Work required:
Recast every line of the rows below as a Markdown table with two columns, No and Entry. Number the lines in order, and leave out any blank lines.

Data supplied:
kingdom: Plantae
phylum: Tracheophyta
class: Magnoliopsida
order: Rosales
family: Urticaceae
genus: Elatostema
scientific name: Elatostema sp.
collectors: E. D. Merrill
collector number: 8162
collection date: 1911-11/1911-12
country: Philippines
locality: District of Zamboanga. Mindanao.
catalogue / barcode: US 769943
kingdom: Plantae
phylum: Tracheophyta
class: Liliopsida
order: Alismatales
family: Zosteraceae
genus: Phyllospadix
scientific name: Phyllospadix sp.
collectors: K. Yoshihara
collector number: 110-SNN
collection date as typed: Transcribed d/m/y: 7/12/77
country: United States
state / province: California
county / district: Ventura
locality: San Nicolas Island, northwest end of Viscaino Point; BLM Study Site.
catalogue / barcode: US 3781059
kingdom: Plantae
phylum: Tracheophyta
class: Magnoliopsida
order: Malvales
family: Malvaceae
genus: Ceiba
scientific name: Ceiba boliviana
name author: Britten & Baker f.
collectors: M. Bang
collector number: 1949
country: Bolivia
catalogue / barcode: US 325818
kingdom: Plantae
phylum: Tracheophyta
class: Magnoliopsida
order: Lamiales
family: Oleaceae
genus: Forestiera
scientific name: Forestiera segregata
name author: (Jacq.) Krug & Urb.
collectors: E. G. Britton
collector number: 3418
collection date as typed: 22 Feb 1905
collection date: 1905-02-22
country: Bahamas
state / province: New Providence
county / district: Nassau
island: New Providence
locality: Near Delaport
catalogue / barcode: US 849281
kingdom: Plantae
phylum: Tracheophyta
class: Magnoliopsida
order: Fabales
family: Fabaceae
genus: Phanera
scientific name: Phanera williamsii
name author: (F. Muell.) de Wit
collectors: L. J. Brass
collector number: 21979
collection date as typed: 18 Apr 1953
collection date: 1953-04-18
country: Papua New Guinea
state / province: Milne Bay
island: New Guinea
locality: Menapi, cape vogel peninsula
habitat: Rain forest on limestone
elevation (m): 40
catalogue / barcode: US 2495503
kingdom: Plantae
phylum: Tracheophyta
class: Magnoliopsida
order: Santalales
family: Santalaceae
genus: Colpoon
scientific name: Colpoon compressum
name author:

Reply to the task:
| No | Entry |
|---|---|
| 1 | kingdom: Plantae |
| 2 | phylum: Tracheophyta |
| 3 | class: Magnoliopsida |
| 4 | order: Rosales |
| 5 | family: Urticaceae |
| 6 | genus: Elatostema |
| 7 | scientific name: Elatostema sp. |
| 8 | collectors: E. D. Merrill |
| 9 | collector number: 8162 |
| 10 | collection date: 1911-11/1911-12 |
| 11 | country: Philippines |
| 12 | locality: District of Zamboanga. Mindanao. |
| 13 | catalogue / barcode: US 769943 |
| 14 | kingdom: Plantae |
| 15 | phylum: Tracheophyta |
| 16 | class: Liliopsida |
| 17 | order: Alismatales |
| 18 | family: Zosteraceae |
| 19 | genus: Phyllospadix |
| 20 | scientific name: Phyllospadix sp. |
| 21 | collectors: K. Yoshihara |
| 22 | collector number: 110-SNN |
| 23 | collection date as typed: Transcribed d/m/y: 7/12/77 |
| 24 | country: United States |
| 25 | state / province: California |
| 26 | county / district: Ventura |
| 27 | locality: San Nicolas Island, northwest end of Viscaino Point; BLM Study Site. |
| 28 | catalogue / barcode: US 3781059 |
| 29 | kingdom: Plantae |
| 30 | phylum: Tracheophyta |
| 31 | class: Magnoliopsida |
| 32 | order: Malvales |
| 33 | family: Malvaceae |
| 34 | genus: Ceiba |
| 35 | scientific name: Ceiba boliviana |
| 36 | name author: Britten & Baker f. |
| 37 | collectors: M. Bang |
| 38 | collector number: 1949 |
| 39 | country: Bolivia |
| 40 | catalogue / barcode: US 325818 |
| 41 | kingdom: Plantae |
| 42 | phylum: Tracheophyta |
| 43 | class: Magnoliopsida |
| 44 | order: Lamiales |
| 45 | family: Oleaceae |
| 46 | genus: Forestiera |
| 47 | scientific name: Forestiera segregata |
| 48 | name author: (Jacq.) Krug & Urb. |
| 49 | collectors: E. G. Britton |
| 50 | collector number: 3418 |
| 51 | collection date as typed: 22 Feb 1905 |
| 52 | collection date: 1905-02-22 |
| 53 | country: Bahamas |
| 54 | state / province: New Providence |
| 55 | county / district: Nassau |
| 56 | island: New Providence |
| 57 | locality: Near Delaport |
| 58 | catalogue / barcode: US 849281 |
| 59 | kingdom: Plantae |
| 60 | phylum: Tracheophyta |
| 61 | class: Magnoliopsida |
| 62 | order: Fabales |
| 63 | family: Fabaceae |
| 64 | genus: Phanera |
| 65 | scientific name: Phanera williamsii |
| 66 | name author: (F. Muell.) de Wit |
| 67 | collectors: L. J. Brass |
| 68 | collector number: 21979 |
| 69 | collection date as typed: 18 Apr 1953 |
| 70 | collection date: 1953-04-18 |
| 71 | country: Papua New Guinea |
| 72 | state / province: Milne Bay |
| 73 | island: New Guinea |
| 74 | locality: Menapi, cape vogel peninsula |
| 75 | habitat: Rain forest on limestone |
| 76 | elevation (m): 40 |
| 77 | catalogue / barcode: US 2495503 |
| 78 | kingdom: Plantae |
| 79 | phylum: Tracheophyta |
| 80 | class: Magnoliopsida |
| 81 | order: Santalales |
| 82 | family: Santalaceae |
| 83 | genus: Colpoon |
| 84 | scientific name: Colpoon compressum |
| 85 | name author: |